Director Mykel Hill has staged the play in the round, making the closeness physical as well as emotional. On the Unicorn’s petite Jerome Stage, every chance look or sly smile feels significant. Scene changes are underscored by textured drumming, as the actors stomp, hum, strike wrenches together like chimes or beat on their own bodies.

As Ogun, Armstrong is iron personified: His crisp hiss and cold fury keep Oshoosi at a protective distance. As Elegba, Trice is every bit the trickster, mastering the good-natured purr of a friend whose gifts always come at a price.

But the show’s undeniable highlight is Woods, whose performance as Oshoosi seems driven by a heart three sizes too big for his frame. Woods bounds around the stage with acrobatic energy and precision and bewitches us with the cadence of a natural storyteller. McCraney’s play isn’t short on monologues, but Woods’ vivid readings make even past events feel immediate and tense.

He also shows us Oshoosi’s real love for Ogun. In one of the play’s most chilling sequences, he screams for his big brother silently, his face a mask of grief and animal longing.

The connection among the three is authentic enough to make some of this play’s self-referential elements feel jarring. McCraney’s script demands that actors read their stage directions aloud, from announcing entrances and exits to prefacing their speeches with such tags as “realizing” or “breathing hard” that they could just as easily, you know, act. Though the move inspires the occasional groan — we get it: Art is artifice, and grad school is real — the words are also strangely poignant, often startling the brothers with the reactions that the text demands.

It’s a sensible choice for a script in which plot takes a backseat to the intricacies of speech. The Brothers Size is ultimately about how things are said or unsaid.

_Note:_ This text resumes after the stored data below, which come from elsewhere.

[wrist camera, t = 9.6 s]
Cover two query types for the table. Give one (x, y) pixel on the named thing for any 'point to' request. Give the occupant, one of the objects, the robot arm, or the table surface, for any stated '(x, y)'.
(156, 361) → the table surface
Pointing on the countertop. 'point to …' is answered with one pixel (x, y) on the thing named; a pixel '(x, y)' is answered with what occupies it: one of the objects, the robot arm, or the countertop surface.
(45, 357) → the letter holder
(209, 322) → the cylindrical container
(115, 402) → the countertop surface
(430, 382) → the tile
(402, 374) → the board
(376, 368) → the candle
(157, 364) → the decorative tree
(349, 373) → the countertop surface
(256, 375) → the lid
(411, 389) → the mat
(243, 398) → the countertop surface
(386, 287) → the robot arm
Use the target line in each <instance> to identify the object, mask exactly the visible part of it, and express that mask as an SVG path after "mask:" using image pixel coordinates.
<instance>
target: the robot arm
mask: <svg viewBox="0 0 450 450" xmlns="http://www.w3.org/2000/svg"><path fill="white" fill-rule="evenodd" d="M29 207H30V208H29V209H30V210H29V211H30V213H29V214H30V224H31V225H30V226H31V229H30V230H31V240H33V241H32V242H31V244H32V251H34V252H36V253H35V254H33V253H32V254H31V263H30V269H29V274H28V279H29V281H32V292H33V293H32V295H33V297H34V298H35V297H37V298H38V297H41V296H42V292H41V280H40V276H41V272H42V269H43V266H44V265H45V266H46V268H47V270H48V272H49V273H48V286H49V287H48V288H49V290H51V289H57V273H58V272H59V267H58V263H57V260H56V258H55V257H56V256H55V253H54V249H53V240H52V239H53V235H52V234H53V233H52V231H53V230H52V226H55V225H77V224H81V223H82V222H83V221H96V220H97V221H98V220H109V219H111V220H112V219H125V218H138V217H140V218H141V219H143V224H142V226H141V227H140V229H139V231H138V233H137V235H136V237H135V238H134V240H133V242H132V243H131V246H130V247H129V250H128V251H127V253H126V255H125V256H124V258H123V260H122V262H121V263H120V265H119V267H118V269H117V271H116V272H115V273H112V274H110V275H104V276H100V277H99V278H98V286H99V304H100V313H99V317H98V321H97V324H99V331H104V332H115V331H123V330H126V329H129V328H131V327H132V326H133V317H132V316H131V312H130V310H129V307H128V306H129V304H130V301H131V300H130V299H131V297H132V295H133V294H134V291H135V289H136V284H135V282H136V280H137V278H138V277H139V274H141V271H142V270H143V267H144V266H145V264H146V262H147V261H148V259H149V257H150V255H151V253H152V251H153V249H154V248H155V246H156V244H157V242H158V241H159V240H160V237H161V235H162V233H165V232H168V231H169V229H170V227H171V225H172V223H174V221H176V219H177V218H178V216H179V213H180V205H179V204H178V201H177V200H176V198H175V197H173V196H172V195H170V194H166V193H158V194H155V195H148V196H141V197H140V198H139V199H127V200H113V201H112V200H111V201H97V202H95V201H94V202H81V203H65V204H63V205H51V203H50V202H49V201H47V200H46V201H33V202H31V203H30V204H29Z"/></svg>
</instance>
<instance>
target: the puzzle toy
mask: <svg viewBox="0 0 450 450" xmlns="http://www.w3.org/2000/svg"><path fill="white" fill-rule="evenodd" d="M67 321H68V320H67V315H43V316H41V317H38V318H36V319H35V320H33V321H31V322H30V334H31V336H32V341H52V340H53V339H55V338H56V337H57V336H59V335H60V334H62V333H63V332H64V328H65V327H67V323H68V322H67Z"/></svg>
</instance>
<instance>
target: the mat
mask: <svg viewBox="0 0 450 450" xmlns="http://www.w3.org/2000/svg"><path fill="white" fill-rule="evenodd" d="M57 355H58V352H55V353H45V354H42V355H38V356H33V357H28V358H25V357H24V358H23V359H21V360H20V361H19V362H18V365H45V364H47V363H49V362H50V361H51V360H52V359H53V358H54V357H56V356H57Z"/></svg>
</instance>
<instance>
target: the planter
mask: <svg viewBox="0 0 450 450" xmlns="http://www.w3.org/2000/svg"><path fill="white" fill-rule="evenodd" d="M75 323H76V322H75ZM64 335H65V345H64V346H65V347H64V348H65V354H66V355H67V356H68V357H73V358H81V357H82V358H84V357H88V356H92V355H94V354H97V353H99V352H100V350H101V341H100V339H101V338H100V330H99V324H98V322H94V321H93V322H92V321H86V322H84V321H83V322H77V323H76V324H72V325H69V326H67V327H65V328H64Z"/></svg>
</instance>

The design elements keep that focus intact. Jamie Lindemann’s set is evocative and spare, fusing functional wooden crates with variegated metal panels. The crates are easily joined to suggest larger set pieces, benches and beds. But the ingenuity is in their metal sides. A corrugated section resembles a highway guard rail but trembles like a thunder sheet when struck. A perforated section looks like a cage and scrapes like a guiro. The set offers actors a playground for rhythm and imagination.

Shannon Smith-Regnier’s costumes are another delight, connecting characters with both their orisha counterparts (Elegba broadcasts in his requisite red and black for much of the play) and the drearier realities of the bayou. Which means: grease-stained coveralls for Ogun, baggy jorts and Timberlands for Oshoosi. Alex Perry’s lights and gobos blanket the stage in chubby lines, simultaneously evoking West African art and the long shadows of prison bars.

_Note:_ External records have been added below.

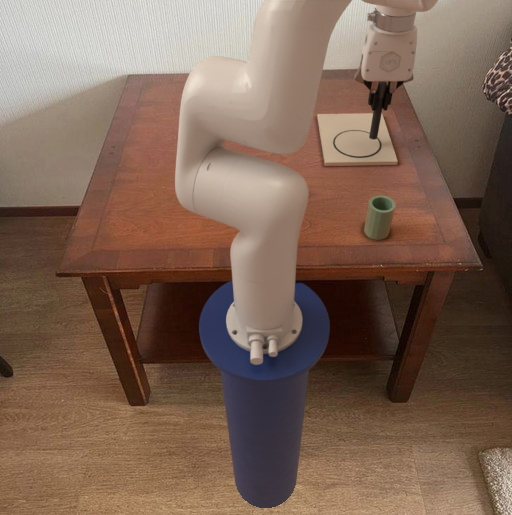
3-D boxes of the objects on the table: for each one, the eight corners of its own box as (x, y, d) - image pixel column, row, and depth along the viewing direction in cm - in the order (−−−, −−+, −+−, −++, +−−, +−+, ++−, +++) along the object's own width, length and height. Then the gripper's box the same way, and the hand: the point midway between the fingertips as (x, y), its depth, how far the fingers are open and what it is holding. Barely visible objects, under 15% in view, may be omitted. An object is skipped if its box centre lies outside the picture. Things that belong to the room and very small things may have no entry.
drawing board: (397, 165, 112) (398, 160, 112) (324, 166, 113) (325, 161, 112) (381, 116, 126) (382, 112, 125) (317, 117, 126) (317, 113, 126)
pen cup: (391, 239, 97) (398, 212, 91) (365, 240, 97) (371, 212, 92) (386, 222, 100) (393, 195, 95) (362, 222, 100) (367, 195, 95)
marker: (377, 139, 114) (387, 84, 105) (369, 139, 114) (379, 84, 105) (376, 135, 115) (386, 80, 106) (368, 135, 115) (377, 80, 106)
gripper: (355, 28, 94) (343, 117, 107) (440, 27, 94) (418, 116, 107) (349, 12, 99) (339, 99, 112) (431, 11, 99) (411, 98, 112)
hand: (378, 106), depth 109 cm, fingers closed on marker, 1 cm apart
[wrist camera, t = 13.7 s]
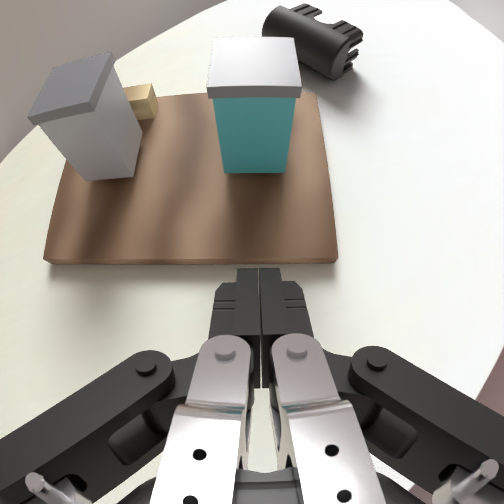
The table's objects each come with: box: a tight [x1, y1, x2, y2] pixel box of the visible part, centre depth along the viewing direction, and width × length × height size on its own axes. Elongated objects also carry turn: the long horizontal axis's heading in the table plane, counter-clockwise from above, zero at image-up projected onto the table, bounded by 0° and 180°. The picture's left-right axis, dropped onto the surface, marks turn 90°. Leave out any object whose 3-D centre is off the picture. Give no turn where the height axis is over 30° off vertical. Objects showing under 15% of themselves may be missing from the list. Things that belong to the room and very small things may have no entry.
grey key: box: [28, 52, 143, 181], centre depth 22 cm, size 5×5×10 cm
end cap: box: [262, 4, 363, 80], centre depth 31 cm, size 10×7×7 cm
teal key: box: [207, 37, 302, 173], centre depth 22 cm, size 5×5×10 cm
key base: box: [43, 84, 338, 264], centre depth 27 cm, size 26×18×4 cm
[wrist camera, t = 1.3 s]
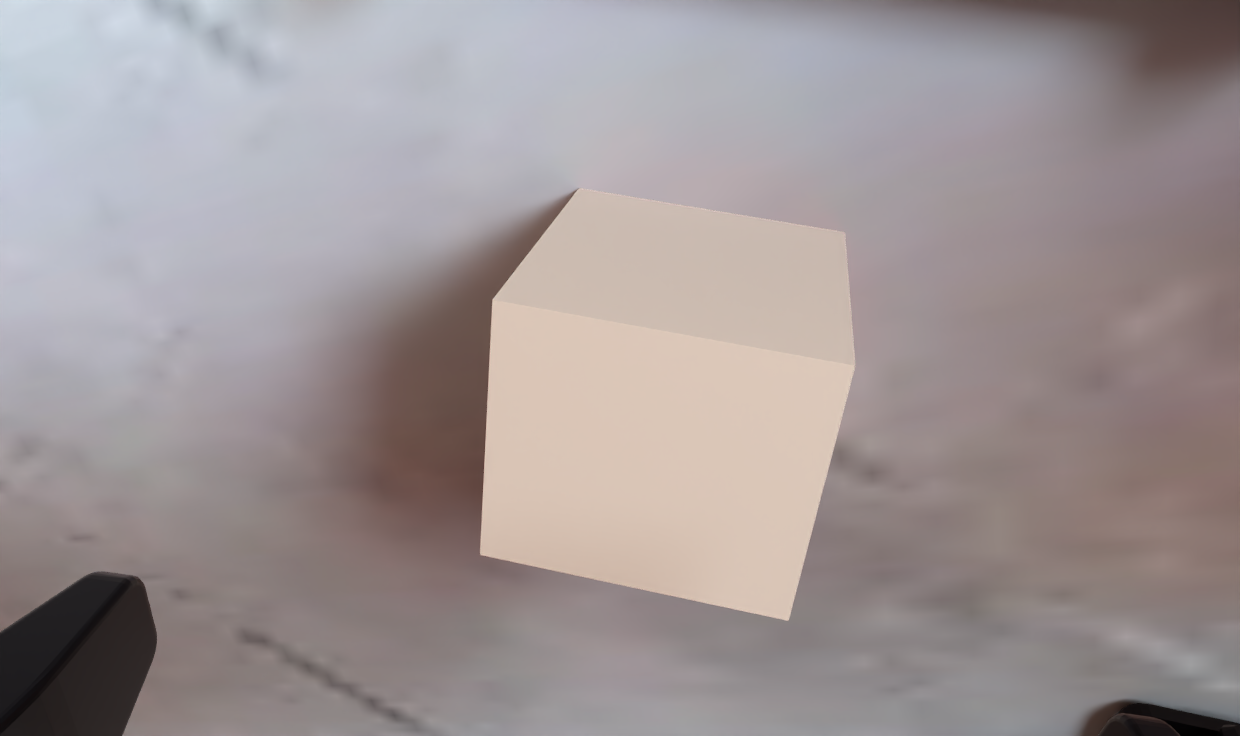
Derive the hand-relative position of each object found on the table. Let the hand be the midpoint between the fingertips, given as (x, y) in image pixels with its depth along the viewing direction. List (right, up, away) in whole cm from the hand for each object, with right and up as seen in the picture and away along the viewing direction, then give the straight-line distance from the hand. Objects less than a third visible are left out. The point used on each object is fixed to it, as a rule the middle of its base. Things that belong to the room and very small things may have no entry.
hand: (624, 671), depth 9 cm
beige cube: (+2, +4, +12) cm, 12 cm away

It bears mentioning that The Brothers Size, a play about family, is not a family play. At intermission, I overheard a couple of audience members balk at the preponderance of four-letter barbs and racial slurs. I’ll cop to not noticing, or much caring, about the language: The brothers sling profanity with near tenderness, making the words feel less like curses than like fraternal ribbing.

That’s the trick of McCraney’s play. Struggles are endured with disarming gentleness, and ugliness is masked with song. Throughout, the brothers confront big specters and grinding social ills: the “criminal until proven docile” treatment of black men, the spiritual loneliness of incarceration, the challenges of life after parole. But for all its real-world aches and pains, The Brothers Size ends with a balm. Haunted by impending loss — and sparked by the bittersweet joy that precedes it — the Sizes belt Otis Redding’s “Try a Little Tenderness,” drumming and dancing without inhibition in a duet of love and levity. The scene is electric, the song as close as we come to a thesis in a play about those who tread lightly in a violent world.

McCraney and the Unicorn have rejected the tidy corners of the well-made play for something freer. The Brothers Size has its own rhythm, to which it isn’t hard to dance.